Он добавил в кружку отвара, выбрал пару пирожков попухлее и принялся с удовольствием поглощать честно заработанную снедь. Когда кувшин опустел, Зверев встал на край Лютоборовой постели, затаил дыхание и плашмя рухнул на спину. Ощущение было такое, словно он погрузился в пух – только взметнулись и опустились на лицо листья.
– По закону Архимеда после сытного обеда полагается поспать…
– Ты здесь, мудрый Лютобор?
– Похоже, прием еще не окончился… – приподнял голову Зверев. – Тебе чего, милая?
– Ты мужа вернуть можешь, чародей? Ушел, негодяй, к Матрене на хутор, детей забыл, ко мне не заходит. Видать, заворожила его, проклятущая…
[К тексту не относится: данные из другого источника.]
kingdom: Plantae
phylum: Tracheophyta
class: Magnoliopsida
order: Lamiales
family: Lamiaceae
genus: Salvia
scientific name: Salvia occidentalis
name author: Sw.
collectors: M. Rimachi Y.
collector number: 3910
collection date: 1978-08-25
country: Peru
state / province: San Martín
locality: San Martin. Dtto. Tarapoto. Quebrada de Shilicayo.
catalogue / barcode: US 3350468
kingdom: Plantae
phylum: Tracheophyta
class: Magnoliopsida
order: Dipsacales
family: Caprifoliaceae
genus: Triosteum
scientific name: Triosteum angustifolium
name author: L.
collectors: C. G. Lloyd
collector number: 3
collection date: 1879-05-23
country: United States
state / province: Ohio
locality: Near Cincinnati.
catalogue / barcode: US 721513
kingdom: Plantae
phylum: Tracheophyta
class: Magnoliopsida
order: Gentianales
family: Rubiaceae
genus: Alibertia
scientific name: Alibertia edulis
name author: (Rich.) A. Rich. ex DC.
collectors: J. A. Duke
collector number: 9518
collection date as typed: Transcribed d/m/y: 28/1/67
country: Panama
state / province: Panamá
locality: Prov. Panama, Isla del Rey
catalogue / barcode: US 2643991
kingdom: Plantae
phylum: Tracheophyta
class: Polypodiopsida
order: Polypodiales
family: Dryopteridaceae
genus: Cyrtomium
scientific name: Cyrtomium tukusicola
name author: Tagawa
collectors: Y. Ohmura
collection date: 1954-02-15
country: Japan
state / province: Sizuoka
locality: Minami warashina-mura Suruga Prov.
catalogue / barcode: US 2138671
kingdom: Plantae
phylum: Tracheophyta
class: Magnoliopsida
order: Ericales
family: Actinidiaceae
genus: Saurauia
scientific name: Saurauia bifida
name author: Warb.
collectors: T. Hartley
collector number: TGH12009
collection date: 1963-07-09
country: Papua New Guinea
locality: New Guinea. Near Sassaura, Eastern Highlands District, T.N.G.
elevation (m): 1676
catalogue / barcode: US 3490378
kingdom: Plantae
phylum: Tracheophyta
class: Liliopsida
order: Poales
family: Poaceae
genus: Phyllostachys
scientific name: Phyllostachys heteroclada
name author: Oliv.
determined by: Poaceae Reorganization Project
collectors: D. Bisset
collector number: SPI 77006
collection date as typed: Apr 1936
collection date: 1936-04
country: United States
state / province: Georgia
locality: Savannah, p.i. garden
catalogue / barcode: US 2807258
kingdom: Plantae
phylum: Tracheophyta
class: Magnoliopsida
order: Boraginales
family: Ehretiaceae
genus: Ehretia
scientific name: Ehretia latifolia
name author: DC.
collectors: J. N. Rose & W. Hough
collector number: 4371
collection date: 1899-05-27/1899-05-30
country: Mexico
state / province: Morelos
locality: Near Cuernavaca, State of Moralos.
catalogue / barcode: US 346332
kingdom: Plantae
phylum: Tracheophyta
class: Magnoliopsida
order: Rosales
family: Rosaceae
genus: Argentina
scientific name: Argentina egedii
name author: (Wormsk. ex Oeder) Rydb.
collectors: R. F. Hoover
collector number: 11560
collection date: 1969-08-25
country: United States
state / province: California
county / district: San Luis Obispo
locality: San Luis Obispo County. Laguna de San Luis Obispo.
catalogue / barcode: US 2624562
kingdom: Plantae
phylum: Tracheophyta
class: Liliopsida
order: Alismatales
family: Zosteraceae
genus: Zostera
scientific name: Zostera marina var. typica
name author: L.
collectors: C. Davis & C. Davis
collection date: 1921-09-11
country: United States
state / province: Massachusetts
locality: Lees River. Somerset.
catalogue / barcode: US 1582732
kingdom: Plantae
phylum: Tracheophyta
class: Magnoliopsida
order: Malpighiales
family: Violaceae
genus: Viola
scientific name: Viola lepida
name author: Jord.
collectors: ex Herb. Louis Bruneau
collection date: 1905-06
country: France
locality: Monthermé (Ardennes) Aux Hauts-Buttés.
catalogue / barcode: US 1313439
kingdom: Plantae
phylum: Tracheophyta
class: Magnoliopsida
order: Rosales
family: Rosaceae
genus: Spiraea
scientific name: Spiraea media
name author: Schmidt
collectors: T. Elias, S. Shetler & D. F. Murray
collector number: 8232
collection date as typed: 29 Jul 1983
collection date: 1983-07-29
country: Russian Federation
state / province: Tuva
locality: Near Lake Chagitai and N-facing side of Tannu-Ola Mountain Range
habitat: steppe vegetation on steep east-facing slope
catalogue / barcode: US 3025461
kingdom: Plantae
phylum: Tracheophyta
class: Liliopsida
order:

– Нужно взять одну из ношеных мужниных рубах, – зевнув, ответил князь. – Рубашку вывернуть наизнанку, повесить на вбитый в косяк гвоздь и на протяжении трех ночей, проходя мимо перед сном или по иным делам, ей наговаривать: «Твой дом, твой порог, твоя постель, твоя жена». По прошествии трех дней рубашку снять с гвоздя и сделать так, чтобы муж ее надел. Тогда вернется. Домой его потянет со страшной силой.
– Как же я так сделаю, Лютобор? Он же не заходит.
– А ты передай с кем-нибудь. Скажи, пусть забирает свое тряпье, тебе оно без надобности.
– Благодарствую, чародей. Попробую.
Эта гостья, похоже, приходила без подарков. Ну и ладно. Грех на брошенную бабу обижаться.
Опять на ступенях послышались шаги, и Андрей вздохнул:
– А тебе чего надобно, красавица?
– Да я это, отрок, домой возвернулся. Глянуть захотел, кто тут командует.
– Лютобор?! – Зверев встрепенулся, споро выбрался из ямы. – А я тут… Я…
– Вижу, чадо, – спустился по лестнице чародей. – Прими корзину со спины. – Избавившись от груза, древний волхв припал к горлышку кувшина, залпом выпил почти всю воду. – Ладно, молодец. Вижу, не забыл моих уроков. Стало быть, не зря я старался.
– А доходный у тебя бизнес, мудрый Лютобор, – пошутил Зверев. – Думаю, надо мне еще заклинаний поучить. Не прогонишь?
– Ладно врать-то, чадо. Нечто я не понимаю, отчего ты за четыре дня до полнолуния примчался? Опять в выдуманную страну свою попасть попытаешься.
– Она не выдуманная! Это наше будущее!
– Ай, – просто отмахнулся колдун. – Нечто я истины не знаю? Зеркало Велеса никогда не лжет.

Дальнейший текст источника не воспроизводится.